=== Requirement ===
Could you rewrite every line of text in the material below as a JSON list of strings, one string per line, leaving out any blank lines?

[Records provided Boundary: Start]

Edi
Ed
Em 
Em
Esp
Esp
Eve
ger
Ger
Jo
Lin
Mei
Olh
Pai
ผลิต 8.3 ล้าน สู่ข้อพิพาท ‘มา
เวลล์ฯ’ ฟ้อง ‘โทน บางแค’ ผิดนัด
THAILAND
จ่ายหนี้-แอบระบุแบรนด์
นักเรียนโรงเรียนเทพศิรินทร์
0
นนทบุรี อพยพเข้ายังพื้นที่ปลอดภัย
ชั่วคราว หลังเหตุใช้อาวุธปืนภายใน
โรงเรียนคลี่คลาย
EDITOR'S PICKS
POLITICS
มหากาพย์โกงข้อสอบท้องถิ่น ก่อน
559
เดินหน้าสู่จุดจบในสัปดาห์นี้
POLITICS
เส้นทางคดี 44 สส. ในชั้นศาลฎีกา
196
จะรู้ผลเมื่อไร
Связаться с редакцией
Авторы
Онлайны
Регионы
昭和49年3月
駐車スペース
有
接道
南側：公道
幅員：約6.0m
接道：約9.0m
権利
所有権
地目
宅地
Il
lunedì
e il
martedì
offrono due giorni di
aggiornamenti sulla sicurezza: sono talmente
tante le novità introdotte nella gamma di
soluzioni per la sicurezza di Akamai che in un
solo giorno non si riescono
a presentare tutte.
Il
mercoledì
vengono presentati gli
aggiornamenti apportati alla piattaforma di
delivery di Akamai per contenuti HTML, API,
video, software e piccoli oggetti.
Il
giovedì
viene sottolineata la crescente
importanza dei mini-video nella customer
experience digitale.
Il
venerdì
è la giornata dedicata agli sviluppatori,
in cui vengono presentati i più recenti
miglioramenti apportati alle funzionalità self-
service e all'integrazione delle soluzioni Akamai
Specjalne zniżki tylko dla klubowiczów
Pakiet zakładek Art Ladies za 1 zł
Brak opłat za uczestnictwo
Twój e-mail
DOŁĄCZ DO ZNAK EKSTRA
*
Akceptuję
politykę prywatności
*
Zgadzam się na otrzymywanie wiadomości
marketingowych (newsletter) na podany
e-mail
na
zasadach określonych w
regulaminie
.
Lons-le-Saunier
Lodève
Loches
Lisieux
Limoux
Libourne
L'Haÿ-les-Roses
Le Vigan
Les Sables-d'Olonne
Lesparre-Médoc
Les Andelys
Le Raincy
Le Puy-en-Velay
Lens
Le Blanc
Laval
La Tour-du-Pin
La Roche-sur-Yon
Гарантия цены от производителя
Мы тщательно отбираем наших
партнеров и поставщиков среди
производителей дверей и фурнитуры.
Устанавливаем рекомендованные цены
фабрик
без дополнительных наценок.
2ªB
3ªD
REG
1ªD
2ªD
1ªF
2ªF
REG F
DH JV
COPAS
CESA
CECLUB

[Records provided Boundary: End]

=== Result of this exercise ===
[
  "Edi",
  "Ed",
  "Em ",
  "Em",
  "Esp",
  "Esp",
  "Eve",
  "ger",
  "Ger",
  "Jo",
  "Lin",
  "Mei",
  "Olh",
  "Pai",
  "ผลิต 8.3 ล้าน สู่ข้อพิพาท ‘มา",
  "เวลล์ฯ’ ฟ้อง ‘โทน บางแค’ ผิดนัด",
  "THAILAND",
  "จ่ายหนี้-แอบระบุแบรนด์",
  "นักเรียนโรงเรียนเทพศิรินทร์",
  "0",
  "นนทบุรี อพยพเข้ายังพื้นที่ปลอดภัย",
  "ชั่วคราว หลังเหตุใช้อาวุธปืนภายใน",
  "โรงเรียนคลี่คลาย",
  "EDITOR'S PICKS",
  "POLITICS",
  "มหากาพย์โกงข้อสอบท้องถิ่น ก่อน",
  "559",
  "เดินหน้าสู่จุดจบในสัปดาห์นี้",
  "POLITICS",
  "เส้นทางคดี 44 สส. ในชั้นศาลฎีกา",
  "196",
  "จะรู้ผลเมื่อไร",
  "Связаться с редакцией",
  "Авторы",
  "Онлайны",
  "Регионы",
  "昭和49年3月",
  "駐車スペース",
  "有",
  "接道",
  "南側：公道",
  "幅員：約6.0m",
  "接道：約9.0m",
  "権利",
  "所有権",
  "地目",
  "宅地",
  "Il",
  "lunedì",
  "e il",
  "martedì",
  "offrono due giorni di",
  "aggiornamenti sulla sicurezza: sono talmente",
  "tante le novità introdotte nella gamma di",
  "soluzioni per la sicurezza di Akamai che in un",
  "solo giorno non si riescono",
  "a presentare tutte.",
  "Il",
  "mercoledì",
  "vengono presentati gli",
  "aggiornamenti apportati alla piattaforma di",
  "delivery di Akamai per contenuti HTML, API,",
  "video, software e piccoli oggetti.",
  "Il",
  "giovedì",
  "viene sottolineata la crescente",
  "importanza dei mini-video nella customer",
  "experience digitale.",
  "Il",
  "venerdì",
  "è la giornata dedicata agli sviluppatori,",
  "in cui vengono presentati i più recenti",
  "miglioramenti apportati alle funzionalità self-",
  "service e all'integrazione delle soluzioni Akamai",
  "Specjalne zniżki tylko dla klubowiczów",
  "Pakiet zakładek Art Ladies za 1 zł",
  "Brak opłat za uczestnictwo",
  "Twój e-mail",
  "DOŁĄCZ DO ZNAK EKSTRA",
  "*",
  "Akceptuję",
  "politykę prywatności",
  "*",
  "Zgadzam się na otrzymywanie wiadomości",
  "marketingowych (newsletter) na podany",
  "e-mail",
  "na",
  "zasadach określonych w",
  "regulaminie",
  ".",
  "Lons-le-Saunier",
  "Lodève",
  "Loches",
  "Lisieux",
  "Limoux",
  "Libourne",
  "L'Haÿ-les-Roses",
  "Le Vigan",
  "Les Sables-d'Olonne",
  "Lesparre-Médoc",
  "Les Andelys",
  "Le Raincy",
  "Le Puy-en-Velay",
  "Lens",
  "Le Blanc",
  "Laval",
  "La Tour-du-Pin",
  "La Roche-sur-Yon",
  "Гарантия цены от производителя",
  "Мы тщательно отбираем наших",
  "партнеров и поставщиков среди",
  "производителей дверей и фурнитуры.",
  "Устанавливаем рекомендованные цены",
  "фабрик",
  "без дополнительных наценок.",
  "2ªB",
  "3ªD",
  "REG",
  "1ªD",
  "2ªD",
  "1ªF",
  "2ªF",
  "REG F",
  "DH JV",
  "COPAS",
  "CESA",
  "CECLUB"
]